Thread-safe java.text.SimpleDateFormat format and parse

Remi Forax forax at
Wed Jul 1 17:19:37 UTC 2015

I think we should go a step further and deprecate SimpleDateFormat and 
it will save time for everyone (once everyone will have migrated ... ).


On 07/01/2015 06:01 PM, Claes Redestad wrote:
> +1
> The suggested approaches would have a negative performance
> impact on code which have addressed the thread-safety issues
> (by synchronizing, using ThreadLocal instances or similar), so I see
> no way this could be fixed in a way that would make everyone
> happy.
> /Claes
> On 2015-07-01 17:39, Ben Evans wrote:
>> Given the other problems with the legacy date and time classes, why
>> spend engineering time tidying this up?
>> Everyone should be migrating to the new date & time support in
>> java.time, so this would just be a distraction.
>> Thanks,
>> Ben
>> On Sat, Jun 27, 2015 at 8:36 AM, Paul Draper <paulddraper at> 
>> wrote:
>>> While it's often understood that SimpleDateFormat isn't thread safe 
>>> with
>>> its setters, etc. it is frequently incorrectly assumed (despite the 
>>> docs)
>>> that since format() and parse() do not mutate the object in a 
>>> visible way,
>>> they can be called from multiple threads.
>>> The rationale is akin to calling ArrayList#get or HashMap#get from 
>>> multiple
>>> threads. The entire class is not thread-safe, but you can call that
>>> non-mutating accessor from multiple threads without issue.
>>> The trouble is that SimpleDateFormat has a private Calendar instance
>>> variable, which is mutated during the format() and parse() methods.
>>> This is a very common mistake. There is a project whose entire 
>>> purpose is a
>>> thread-safe formatter: 
>>> And Apache Commons and Joda Time provide similar classes.
>>> Currently, users of SimpleDateFormat have to synchronize format() and
>>> parse(), or use a separate SimpleDateFormat for every thread.
>>> Or, too commonly, do neither and have a relatively unobvious race 
>>> condition.
>>> Making format() and parse() calls thread-safe would require either 
>>> using a
>>> local Calendar variable -- one instance per call -- or using a 
>>> thread-local
>>> Calendar -- one instance per thread.

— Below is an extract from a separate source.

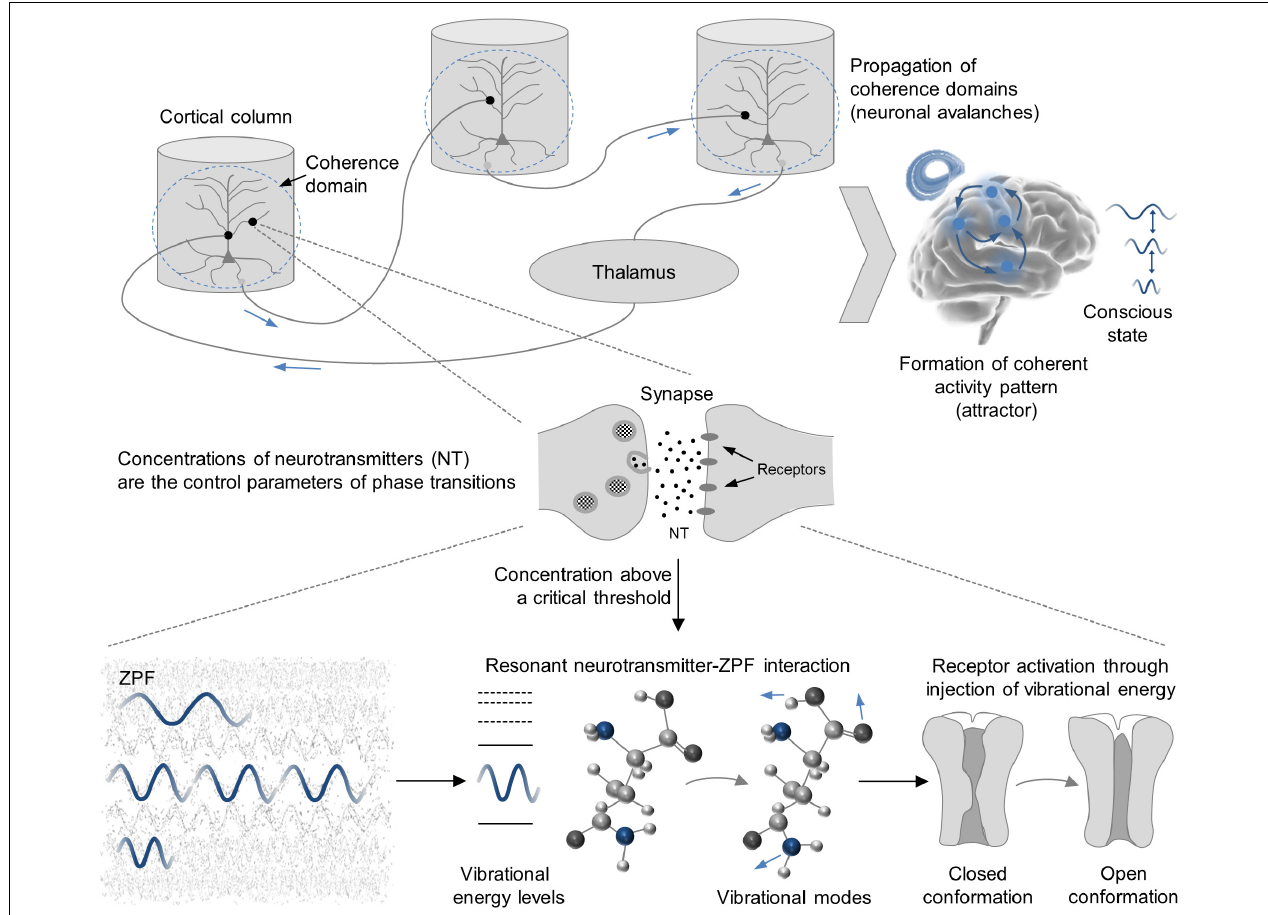
FIGURE 2 | The neurophysiological mechanisms underlying conscious processes. It is postulated that the phase transitions underlying the formation of coherent activity patterns (attractors) are triggered by modulating the concentrations of neurotransmitters. When the concentration of neurotransmitter molecules lies above a critical threshold and selected ZPF modes are in resonance with the characteristic transition frequencies between molecular energy levels, receptor activations ensue that drive the emergence of neuronal avalanches. The set of selected ZPF modes that is involved in the formation and stabilization of an attractor determines the phenomenal properties of the conscious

The former option seems the best.
>>> The change would be fully backwards compatible. I have profiled a 
>>> change
>>> with a local Calendar variable, and measured no difference in the
>>> performance (format and parse are by their nature rather involved 
>>> methods
>>> to begin with).
>>> This change would improve the intuitive behavior of SimpleDateFormat 
>>> and
>>> eliminate one of the most common mistakes of JDK users.